The first step is to split a linear movement from (x, y, z) to (x', y', z') into many discrete segments. To this end, the amount of time the move would take at a given speed is calculated, and the value delta_segments_per_second is used to calculate the number of segments used.

This is done in the function prepare_move_delta in the file Marlin_main.cpp. The endpoints of each of these segments is then passed to the function calculate_delta:

void calculate_delta(float cartesian[3]) {
    //reverse kinematics.
    // Perform reversed kinematics, and place results in delta[3]
    // The maths and first version has been done by QHARLEY . Integrated into masterbranch 06/2014 and slightly restructured by Joachim Cerny in June 2014

    float SCARA_pos[2];
    static float SCARA_C2, SCARA_S2, SCARA_K1, SCARA_K2, SCARA_theta, SCARA_psi;

    SCARA_pos[X_AXIS] = cartesian[X_AXIS] * axis_scaling[X_AXIS] - SCARA_offset_x;  //Translate SCARA to standard X Y
    SCARA_pos[Y_AXIS] = cartesian[Y_AXIS] * axis_scaling[Y_AXIS] - SCARA_offset_y;  // With scaling factor.

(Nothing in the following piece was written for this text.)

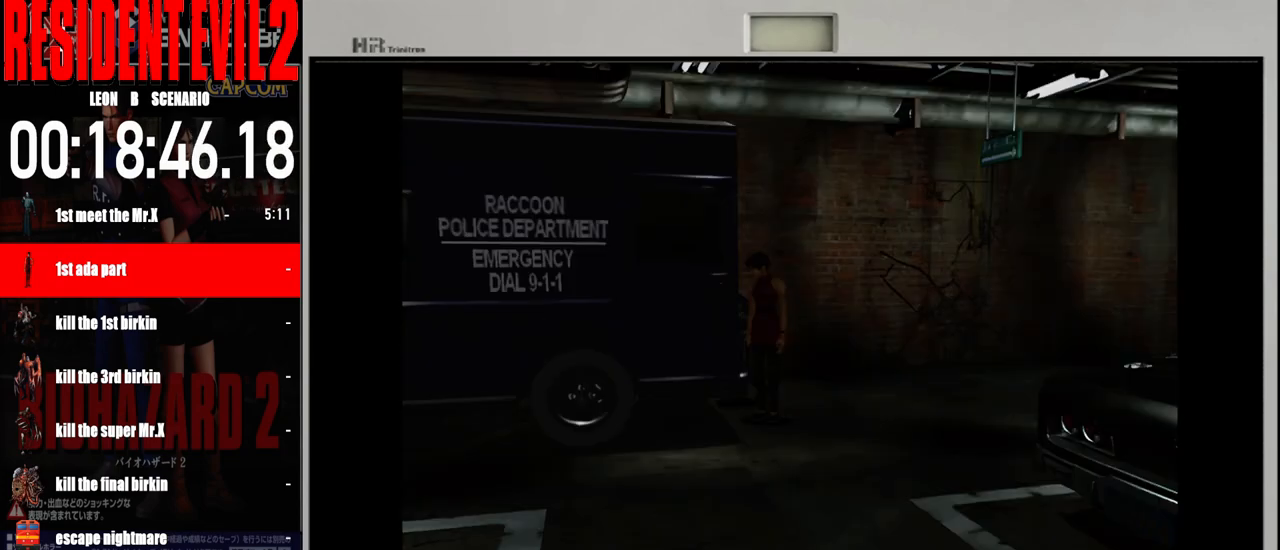
{"buttons": [], "left_stick": "up", "right_stick": "center", "events": []}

    #if (Linkage_1 == Linkage_2)
      SCARA_C2 = ((sq(SCARA_pos[X_AXIS]) + sq(SCARA_pos[Y_AXIS])) / (2 * (float)L1_2)) - 1;
    #else
      SCARA_C2 = (sq(SCARA_pos[X_AXIS]) + sq(SCARA_pos[Y_AXIS]) - (float)L1_2 - (float)L2_2) / 45000;
    #endif

    SCARA_S2 = sqrt(1 - sq(SCARA_C2));

    SCARA_K1 = Linkage_1 + Linkage_2 * SCARA_C2;
    SCARA_K2 = Linkage_2 * SCARA_S2;

    SCARA_theta = (atan2(SCARA_pos[X_AXIS], SCARA_pos[Y_AXIS]) - atan2(SCARA_K1, SCARA_K2)) * -1;
    SCARA_psi = atan2(SCARA_S2, SCARA_C2);

    delta[X_AXIS] = SCARA_theta * SCARA_RAD2DEG;  // Multiply by 180/Pi  -  theta is support arm angle
    delta[Y_AXIS] = (SCARA_theta + SCARA_psi) * SCARA_RAD2DEG;  //       -  equal to sub arm angle (inverted motor)
    delta[Z_AXIS] = cartesian[Z_AXIS];
}

This function takes care of the delta geometry and calculations needed to convert the (x,y,z) coordinates of the segment endpoints to corresponding positions for the carriages. The translated coordinates are then passed to plan_buffer_line, which calculates the steps needed for each stepper motor and actually makes these steps happen.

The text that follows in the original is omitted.